Hacker News new | ask | show | jobs
by jwitthuhn 613 days ago
For anyone else looking for the weights which as far as I can tell are not linked in the article:

Base model: https://huggingface.co/Zyphra/Zamba2-7B

Instruct tuned: https://huggingface.co/Zyphra/Zamba2-7B-Instruct

1 comments

I couldn't find any gguf files yet. Looking forward to trying it out when they're available.
It seems that zamba 2 isn't supported yet, the previous model's issue is here:

Feature Request: Support Zyphra/Zamba2-2.7B #8795

Open tomasmcm opened this issue on Jul 31 · 1 comment

https://github.com/ggerganov/llama.cpp/issues/8795

What can be used to run it? I had imagined Mamba based models need a different interference code/software than the other models.
If you look in the `config.json`[1] it shows `Zamba2ForCausalLM`. You can use a version of the transformers library to do inference that supports that.

The model card states that you have to use their fork of transformers.[2]

1. https://huggingface.co/Zyphra/Zamba2-7B-Instruct/blob/main/c...

________________________________________

→ What you need to do
**a)** Reproduce the stretch of the Zamba2-7B thread from "What can be" through "that supports that.".
**b)** In the Zamba2-7B thread, what class name does the `config.json` file show?
The lines that come next are separate material and have no connection to the thread above.

→ Data provided
________________________________________

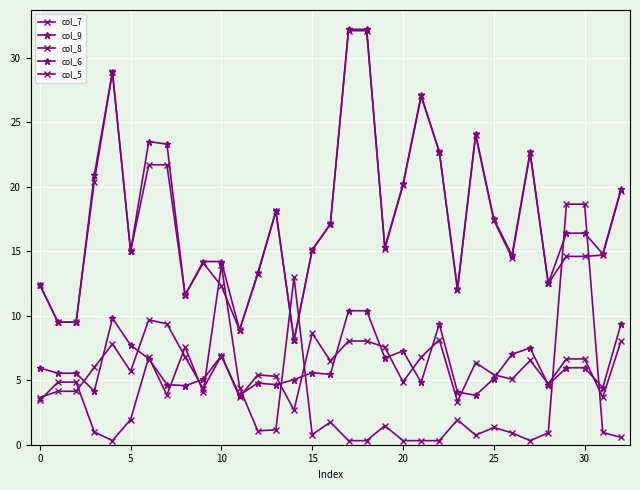

How many lines are shown in the chart?

5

________________________________________

→ Task results
**a)**
What can be used to run it? I had imagined Mamba based models need a different interference code/software than the other models.
If you look in the `config.json`[1] it shows `Zamba2ForCausalLM`. You can use a version of the transformers library to do inference that supports that.

**b)** Zamba2ForCausalLM